Ahmad* was 15 years old when he was arrested and detained by the Syrian government in 2014 for filming demonstrations, his name listed in SJAC's collection of government documents from Syria's security sector. Stories of arbitrary detention have become common in Syria. While we may not know Ahmad's fate, there are many legal cases of Syrian victims seeking justice. To date, SJAC has 20,000 high-priority documents from the Syrian security sector awaiting analysis, which contain valuable evidence.

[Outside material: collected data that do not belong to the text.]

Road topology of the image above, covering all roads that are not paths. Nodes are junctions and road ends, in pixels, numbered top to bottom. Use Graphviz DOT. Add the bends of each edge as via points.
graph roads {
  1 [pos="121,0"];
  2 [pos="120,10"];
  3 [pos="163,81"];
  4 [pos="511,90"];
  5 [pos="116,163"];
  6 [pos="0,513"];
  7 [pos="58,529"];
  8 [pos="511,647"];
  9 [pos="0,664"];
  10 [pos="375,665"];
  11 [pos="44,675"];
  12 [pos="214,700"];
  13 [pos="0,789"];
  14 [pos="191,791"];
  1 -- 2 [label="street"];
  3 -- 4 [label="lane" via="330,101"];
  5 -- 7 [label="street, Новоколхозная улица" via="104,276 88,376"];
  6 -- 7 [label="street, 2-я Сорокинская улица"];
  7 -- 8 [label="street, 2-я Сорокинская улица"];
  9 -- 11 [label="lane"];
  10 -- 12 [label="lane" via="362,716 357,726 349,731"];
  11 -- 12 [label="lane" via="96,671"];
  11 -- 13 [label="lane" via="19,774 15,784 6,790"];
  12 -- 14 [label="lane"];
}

Since 2011, Syrians have been victims of human rights violations largely committed by the Syrian government. All too often, victims and their families lose hope of ever achieving justice. The evidence that could support formal prosecutions remains within the very system that created the conditions of oppression and injustice. The 20,000 government documents SJAC obtained must be analyzed in a timely manner in order to remain relevant and useful in keeping hope for justice and resolution alive.
Funding SJAC's well-trained Data Analysts to take on this project of analyzing 20,000 documents will allow the analysis to happen quickly, smoothly, and effectively. This analysis will inform SJAC's research projects, support advocacy efforts, and be shared with justice mechanisms such as the UN International Impartial and Independent Mechanism (IIIM). SJAC has shared past findings with justice mechanisms in the UN, EU war crimes units, and with relevant departments within the US government.

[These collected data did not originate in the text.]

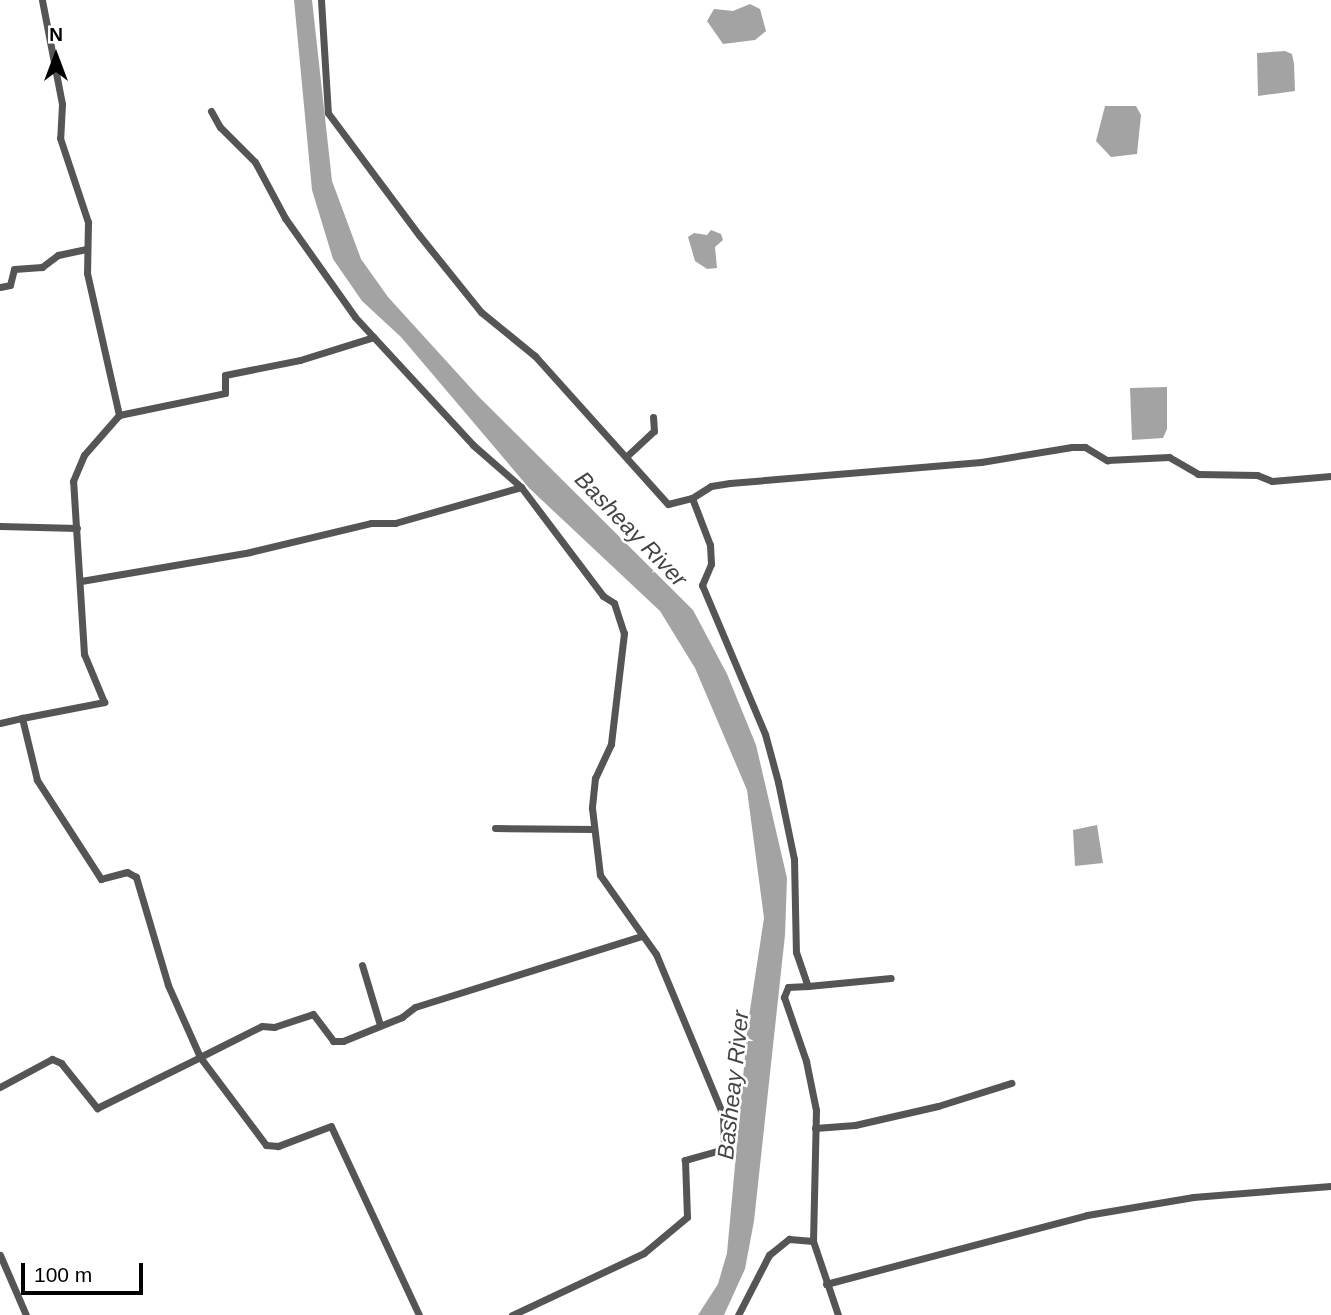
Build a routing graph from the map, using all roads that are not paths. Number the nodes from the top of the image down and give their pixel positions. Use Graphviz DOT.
graph roads {
  1 [pos="42,0"];
  2 [pos="321,0"];
  3 [pos="211,111"];
  4 [pos="86,249"];
  5 [pos="0,287"];
  6 [pos="374,337"];
  7 [pos="119,415"];
  8 [pos="653,417"];
  9 [pos="628,455"];
  10 [pos="1331,476"];
  11 [pos="521,487"];
  12 [pos="692,498"];
  13 [pos="0,526"];
  14 [pos="77,528"];
  15 [pos="80,581"];
  16 [pos="22,718"];
  17 [pos="0,723"];
  18 [pos="495,828"];
  19 [pos="594,829"];
  20 [pos="641,936"];
  21 [pos="362,965"];
  22 [pos="891,978"];
  23 [pos="808,986"];
  24 [pos="380,1025"];
  25 [pos="200,1057"];
  26 [pos="1010,1083"];
  27 [pos="0,1087"];
  28 [pos="815,1128"];
  29 [pos="1331,1186"];
  30 [pos="813,1241"];
  31 [pos="0,1255"];
  32 [pos="826,1284"];
  33 [pos="26,1315"];
  34 [pos="419,1315"];
  35 [pos="512,1315"];
  36 [pos="737,1315"];
  37 [pos="838,1315"];
  1 -- 4 [label="street"];
  2 -- 9 [label="street"];
  3 -- 6 [label="street"];
  4 -- 5 [label="street"];
  4 -- 7 [label="street"];
  6 -- 7 [label="street"];
  6 -- 11 [label="street"];
  7 -- 14 [label="street"];
  8 -- 9 [label="street"];
  9 -- 12 [label="street"];
  10 -- 12 [label="street"];
  11 -- 15 [label="street"];
  11 -- 19 [label="street"];
  12 -- 23 [label="street"];
  13 -- 14 [label="street"];
  14 -- 15 [label="street"];
  15 -- 16 [label="street"];
  16 -- 17 [label="street"];
  16 -- 25 [label="street"];
  18 -- 19 [label="street"];
  19 -- 20 [label="street"];
  20 -- 24 [label="street"];
  20 -- 35 [label="street"];
  21 -- 24 [label="street"];
  22 -- 23 [label="street"];
  23 -- 28 [label="street"];
  24 -- 25 [label="street"];
  25 -- 27 [label="street"];
  25 -- 34 [label="street"];
  26 -- 28 [label="street"];
  28 -- 30 [label="street"];
  29 -- 32 [label="street"];
  30 -- 32 [label="street"];
  30 -- 36 [label="street"];
  31 -- 33 [label="street"];
  32 -- 37 [label="street"];
}
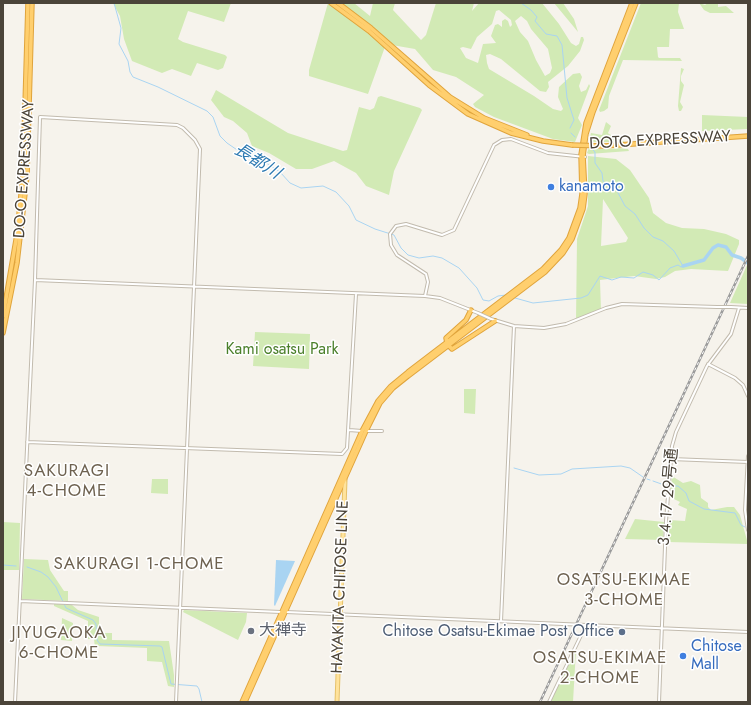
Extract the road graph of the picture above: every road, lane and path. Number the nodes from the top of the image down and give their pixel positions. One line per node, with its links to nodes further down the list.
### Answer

This documentation is what the Associated Press calls "some of the most damning evidence of state involvement" in the violence against civilians. The data resulting from this analysis will allow SJAC to provide evidence to the United Nations and national prosecutors to bring credible cases against the perpetrators of human rights violations. For the victims and their families, this is a first, necessary, step on the way to a peaceful future for Syrians.